* [EXTRAIT]:
______
L'engin spatial Orion se dirige vers la Lune, propulsé par le lanceur SLS
Le programme Artemis de la NASA vise une présence lunaire à long terme
Depuis 1972, c'est-à-dire il y a à peu près 50 ans, les humains ne sont pas retournés sur la Lune. Mais si tout se passe comme prévu, l'homme y sera de retour bientôt. La NASA est actuellement en train de développer le programme Artemis, qui tire son nom de la déesse grecque de la chasse et de la Lune. Artemis I a pour mission de tester sans équipage un nouveau lanceur, le Space Launch System (SLS). Le SLS est la fusée la plus puissante jamais construite, avec une poussée de 39,1 méganewtons (presque 4 millions de kilogramme-force).
Mais le SLS ne constitue qu'un élément de la technologie d’Artemis. Monté sur le SLS qui atteint une hauteur de plus de 30 étages, le vaisseau Orion pourra transporter jusqu'à six personnes vers la Lune et au-delà. Il est conçu pour protéger l'équipage contre les conditions extrêmes de l'espace. Le SLS permettra de placer Orion en orbite lunaire.
La mission Artemis I représente une étape importante vers l'exploration de la Lune et la construction éventuelle d'un camp de base lunaire. La mission Artemis II réitérera le voyage un an plus tard, mais cette fois-ci avec des astronautes à bord du vaisseau Orion. Et la mission Artemis III verra l'alunissage de la première femme et personne de couleur en 2024. Les futures missions Artemis ont pour projet la mise en place d'infrastructures sur la Lune, permettant l'exploration, l'industrialisation, l'innovation et une démonstration des possibilités qui pourraient nous emmener sur Mars.
______
* [CONSIGNE A]:
Répondez à ces questions sur l'extrait :
(i) De quelle déesse le programme Artemis tire-t-il son nom ?
(ii) Combien de personnes le vaisseau Orion pourra-t-il transporter au maximum ?
(iii) Quelle mission verra l'alunissage de la première femme, et en quelle année ?
* [CONSIGNE B]: Présentez sous forme de tableau Markdown, avec les colonnes « N° » et « Ligne », les lignes des enregistrements allant de la ligne contenant « yellow triangle at » jusqu'à la fin des enregistrements incluse. Omettez les lignes vides et les images.

* [LISTE DES DONNÉES]:
______
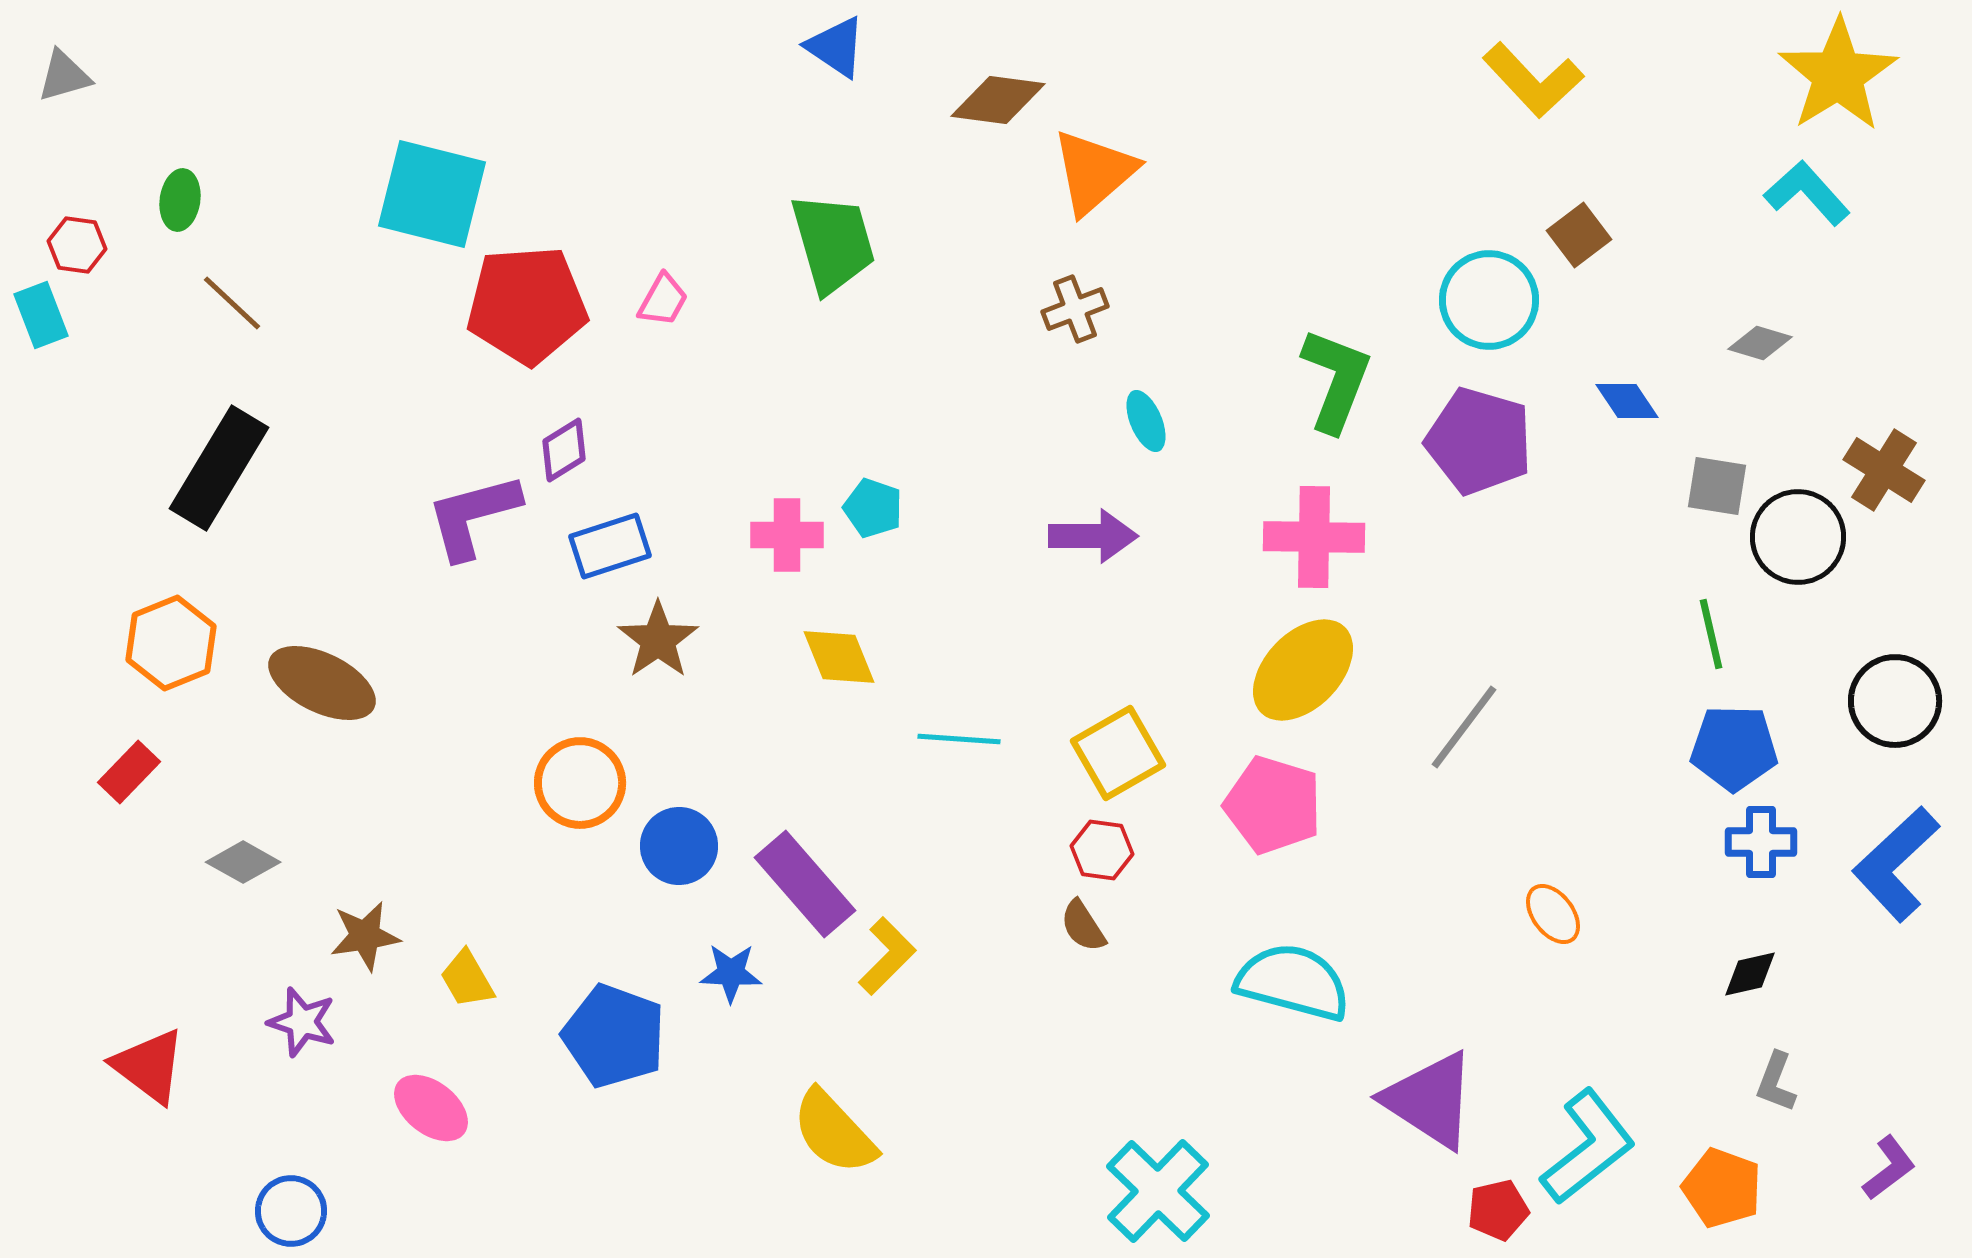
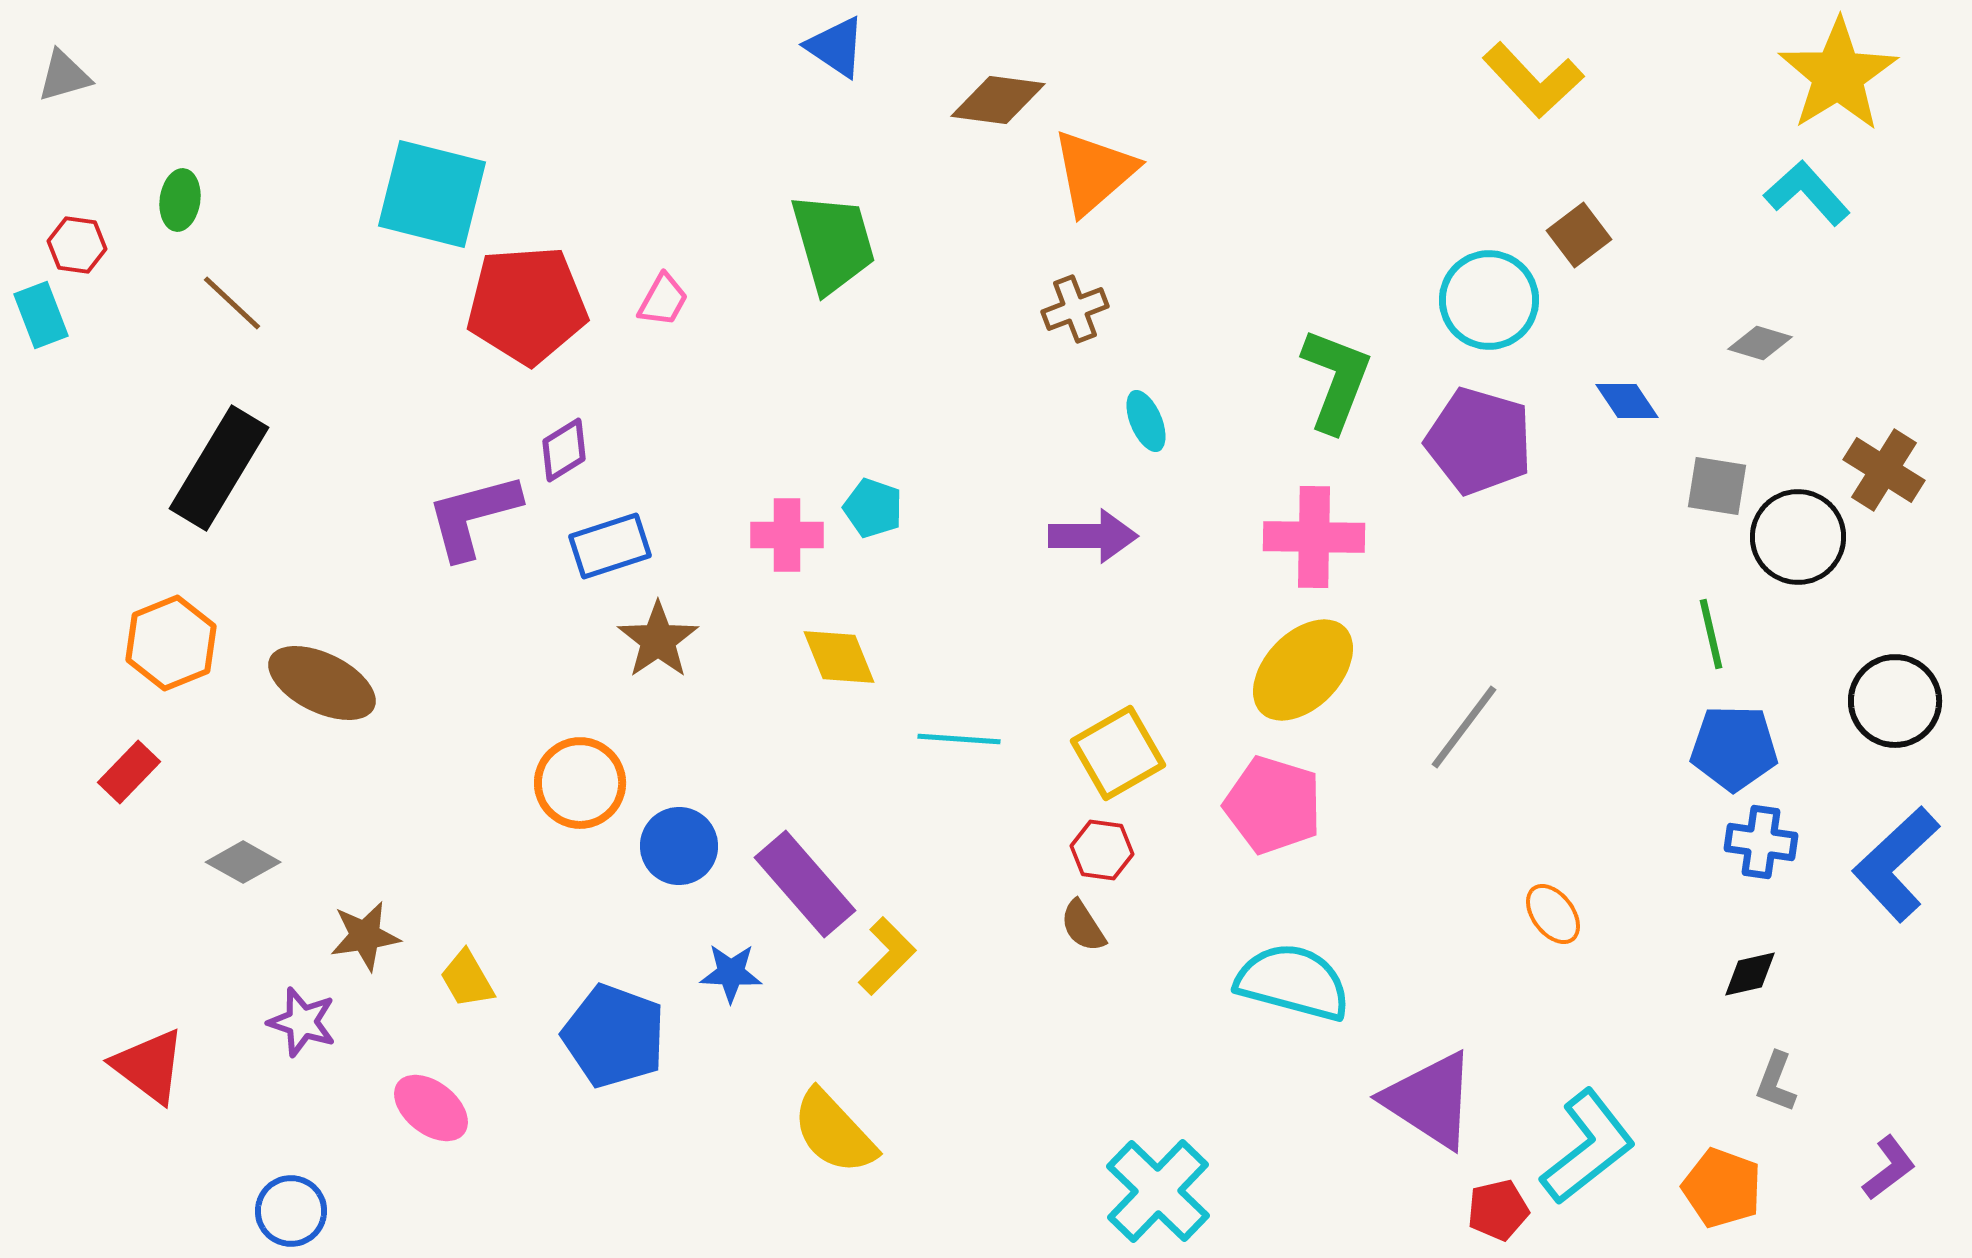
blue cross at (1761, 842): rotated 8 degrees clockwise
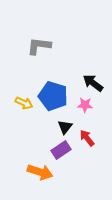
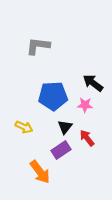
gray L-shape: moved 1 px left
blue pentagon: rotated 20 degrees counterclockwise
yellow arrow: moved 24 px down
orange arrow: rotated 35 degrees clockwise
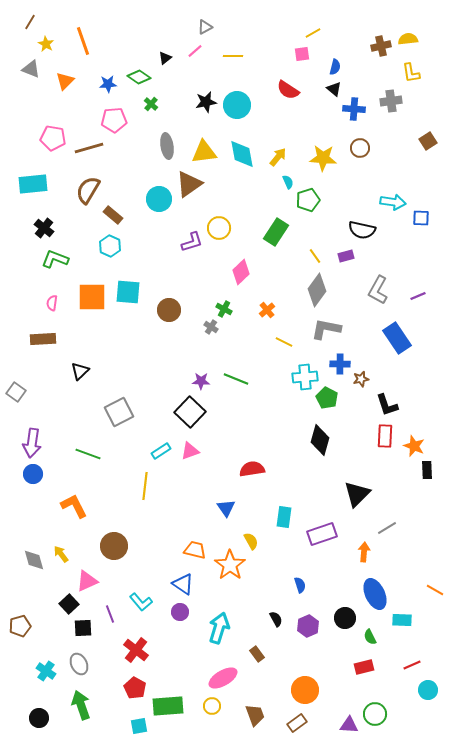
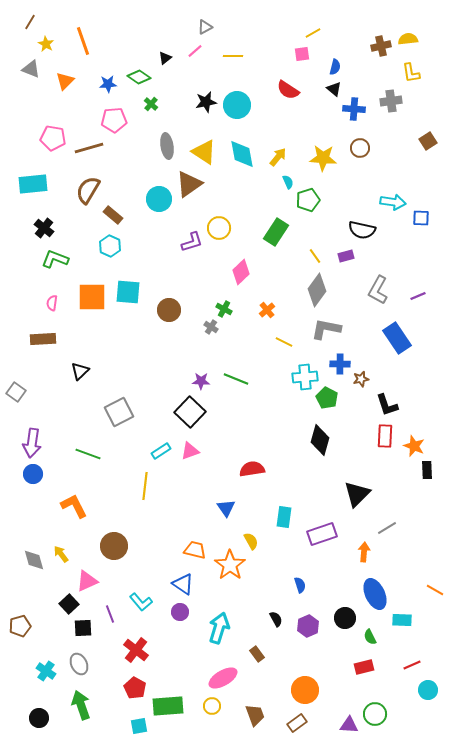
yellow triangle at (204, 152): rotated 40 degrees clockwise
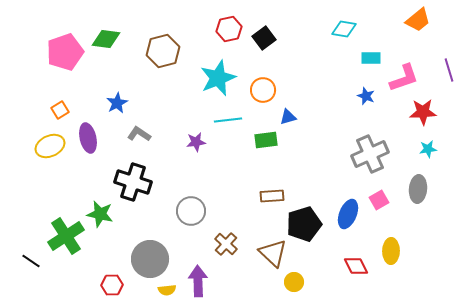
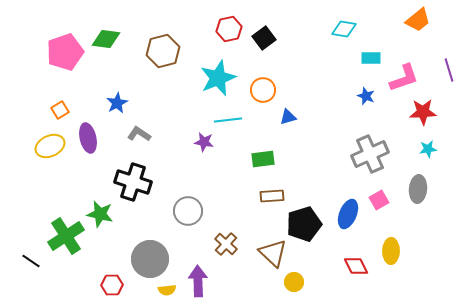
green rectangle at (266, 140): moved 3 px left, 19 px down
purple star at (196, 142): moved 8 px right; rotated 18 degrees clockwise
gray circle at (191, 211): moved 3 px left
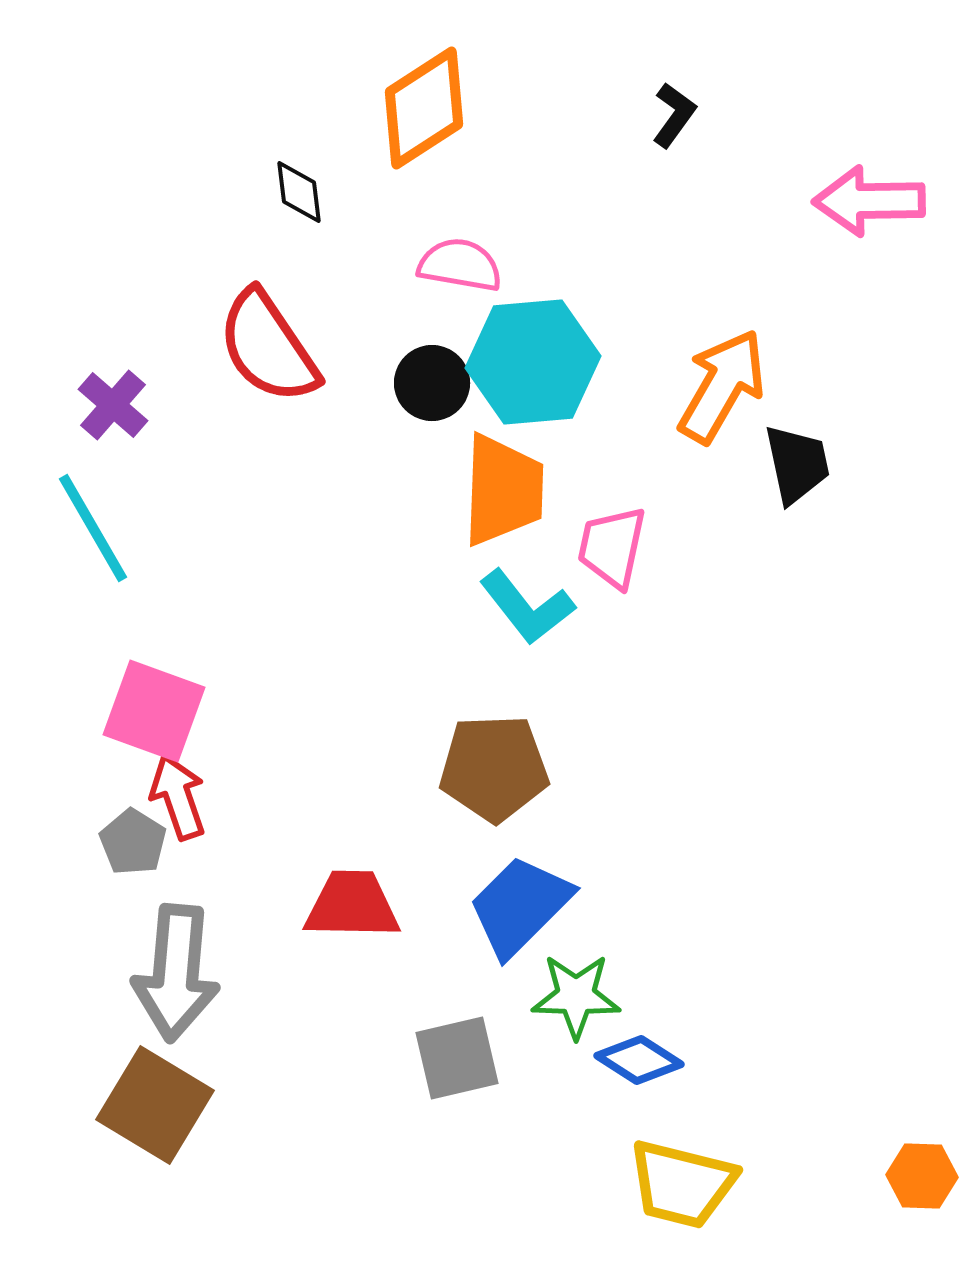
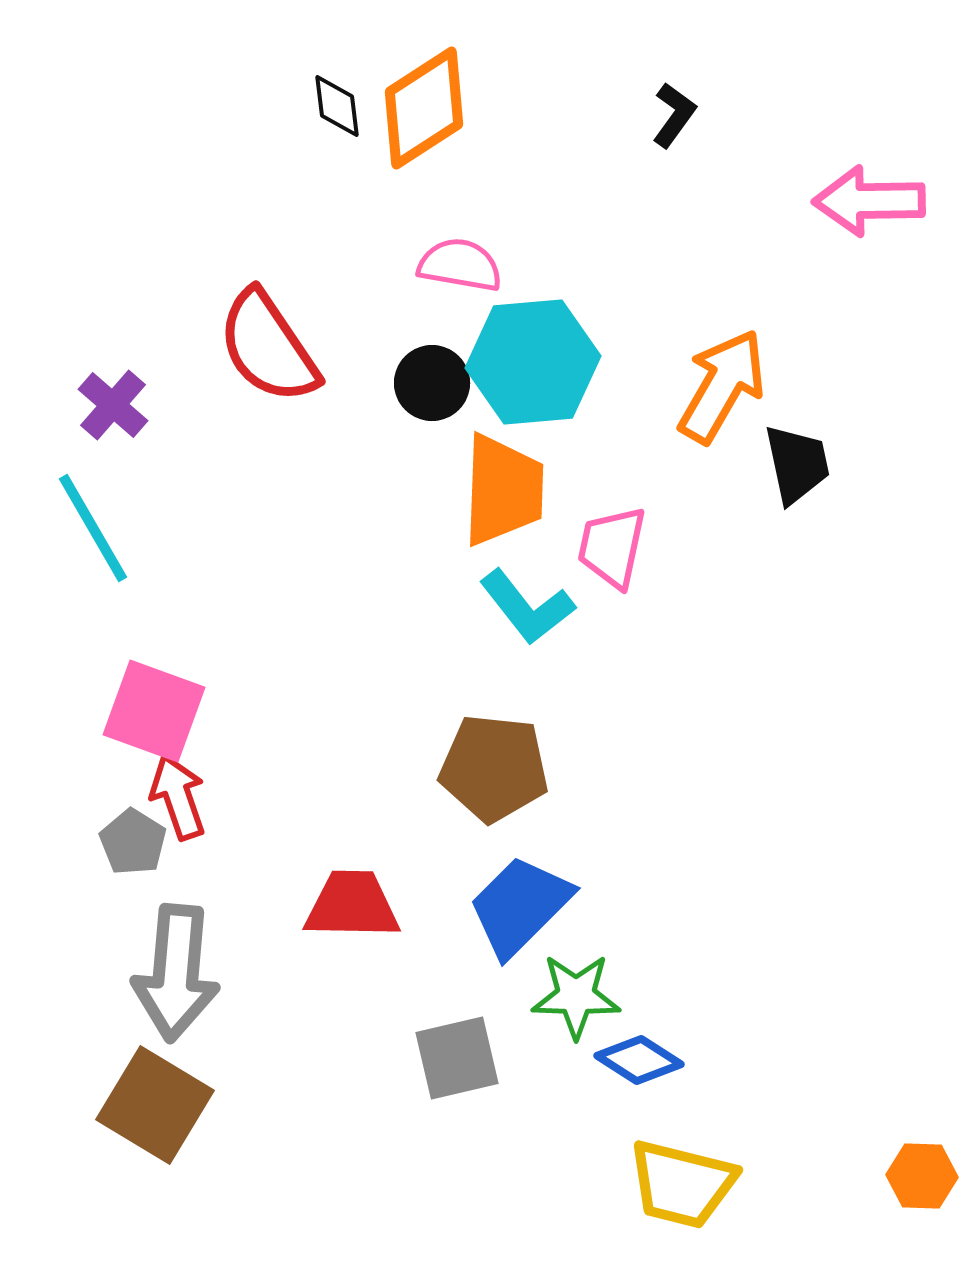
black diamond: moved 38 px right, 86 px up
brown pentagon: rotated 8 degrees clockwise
______
* [RÉPONSE RÉDIGÉE A]:
(i) De la déesse grecque de la chasse et de la Lune.
(ii) Jusqu'à six personnes.
(iii) La mission Artemis III, en 2024.

* [RÉPONSE RÉDIGÉE B]:
| N° | Ligne |
|---|---|
| 1 | yellow triangle at (204, 152): rotated 40 degrees clockwise |
| 2 | green rectangle at (266, 140): moved 3 px left, 19 px down |
| 3 | purple star at (196, 142): moved 8 px right; rotated 18 degrees clockwise |
| 4 | gray circle at (191, 211): moved 3 px left |
| 5 | black diamond: moved 38 px right, 86 px up |
| 6 | brown pentagon: rotated 8 degrees clockwise |